La tendencia de los colombianos a dividirse por todo y para todo se ha acrecentado. En Cali es cada vez más frecuente y notorio que hasta el más simple de los hechos se convierta en el punto de partida de una nueva confrontación ciudadana; la nuestra es una sociedad que cae con facilidad en el torpe juego de dividirse entre “buenos” y “malos” por su incapacidad para reconocer y respetar la diferencia, principio básico de la convivencia pacífica.
Desde el fútbol hasta la filiación política, desde la discusión sobre la suerte de una estatua hasta el nivel socioeconómico, todo es factor de división y confrontación entre dos bandos que no sólo pretenden desconocer a quien piensa diferente, sino también imponer su visión, aunque ello implique recurrir a la violencia verbal, sicológica o física.

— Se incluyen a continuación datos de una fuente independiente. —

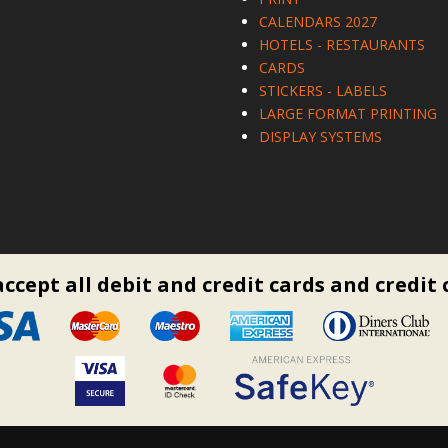
CALENDARS 2027
HOTELS - RESTAURANTS
CARDS
STICKERS - LABELS
LARGE FORMAT PRINTING
DISPLAY SYSTEMS
ccept all debit and credit cards and credit 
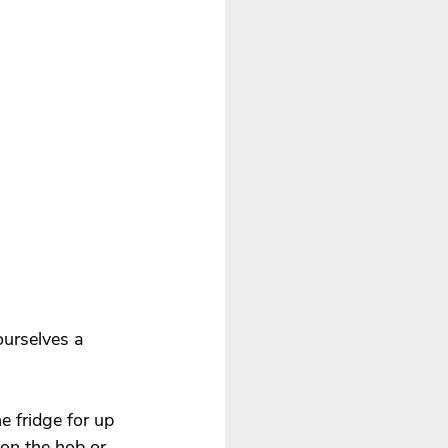
ourselves a 
e fridge for up 
 on the hob or 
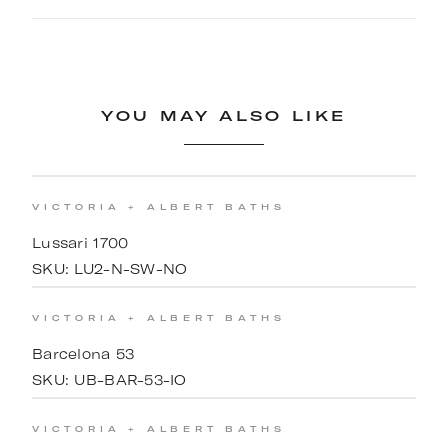
YOU MAY ALSO LIKE
VICTORIA + ALBERT BATHS
Lussari 1700
SKU:
LU2-N-SW-NO
VICTORIA + ALBERT BATHS
Barcelona 53
SKU:
UB-BAR-53-IO
VICTORIA + ALBERT BATHS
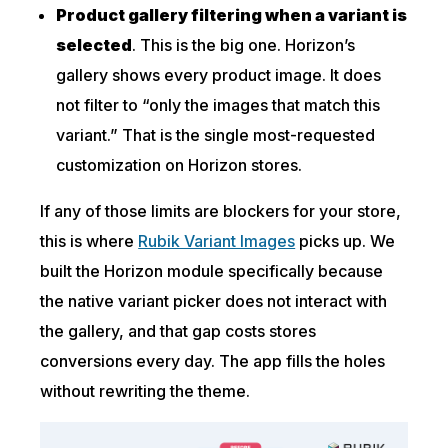
Product gallery filtering when a variant is
selected
. This is the big one. Horizon’s
gallery shows every product image. It does
not filter to “only the images that match this
variant.” That is the single most-requested
customization on Horizon stores.
If any of those limits are blockers for your store,
this is where
Rubik Variant Images
picks up. We
built the Horizon module specifically because
the native variant picker does not interact with
the gallery, and that gap costs stores
conversions every day. The app fills the holes
without rewriting the theme.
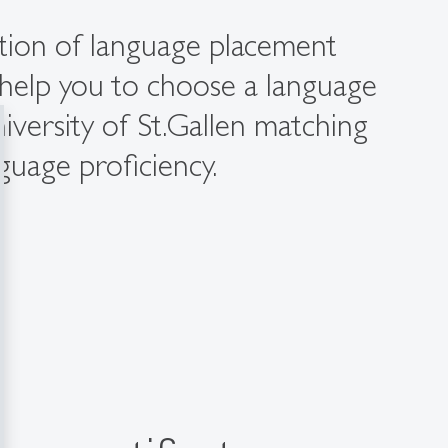
ction of language placement
l help you to choose a language
iversity of St.Gallen matching
nguage proficiency.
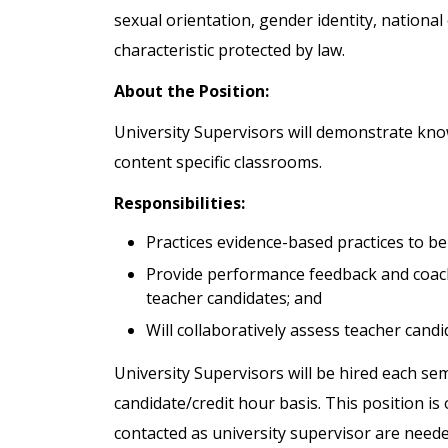
sexual orientation, gender identity, national 
characteristic protected by law.
About the Position:
University Supervisors will demonstrate kno
content specific classrooms.
Responsibilities:
Practices evidence-based practices to be
Provide performance feedback and coach
teacher candidates; and
Will collaboratively assess teacher cand
University Supervisors will be hired each s
candidate/credit hour basis. This position is 
contacted as university supervisor are need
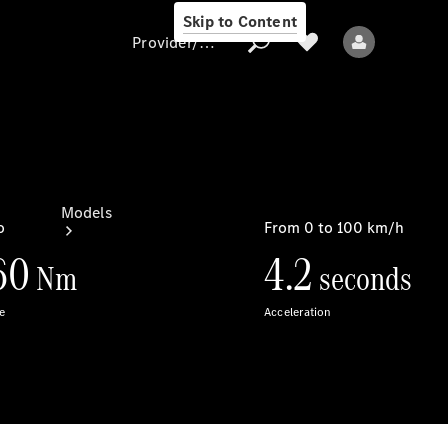
Skip to Content
Provider/data protection
Provider/data
protection
Models
All models
New models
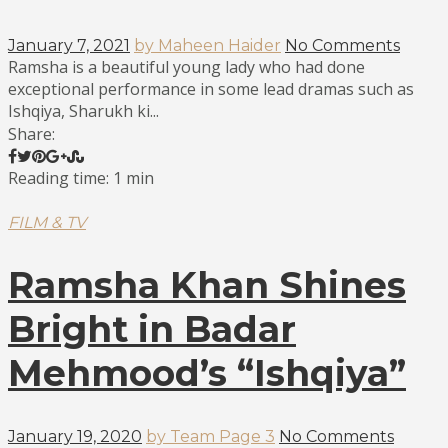
January 7, 2021
by Maheen Haider
No Comments
Ramsha is a beautiful young lady who had done
exceptional performance in some lead dramas such as
Ishqiya, Sharukh ki...
Share:
Reading time: 1 min
FILM & TV
Ramsha Khan Shines
Bright in Badar
Mehmood’s “Ishqiya”
January 19, 2020
by Team Page 3
No Comments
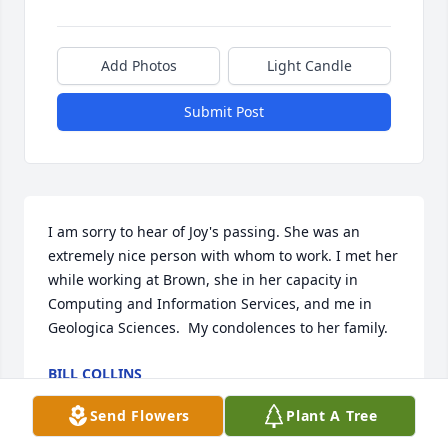
Add Photos
Light Candle
Submit Post
I am sorry to hear of Joy's passing. She was an 
extremely nice person with whom to work. I met her 
while working at Brown, she in her capacity in 
Computing and Information Services, and me in 
Geologica Sciences.  My condolences to her family.
BILL COLLINS
Jun 10, 2026
Send Flowers
Plant A Tree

Ante este problema, que refleja una patología social, es necesario que cada ciudadano comprenda el peligro de que la diferencia se siga considerando amenaza, reevalúe la forma en la que asume los debates públicos y se pregunte si su actitud y sus expresiones contribuyen a alimentar ese clima de tensión permanente que hace que cualquier situación inesperada se convierta en un detonante de violencia.
Mucho tienen que ver los dirigentes políticos en este fenómeno, pues fácilmente fungen como agitadores para obtener réditos electorales, olvidando que su responsabilidad, por el contrario, es promover la construcción de una sociedad que valore y respete la diferencia y sea capaz de encontrar puntos de unidad en el disenso.
Hay que hacer el esfuerzo de entender al otro, pues cuando esto se logra, se acaba la descalificación y desaparecen las prevenciones y los prejuicios. Si usted llegó hasta este punto de este texto, lo invitamos a preguntarse qué está haciendo por la convivencia pacífica.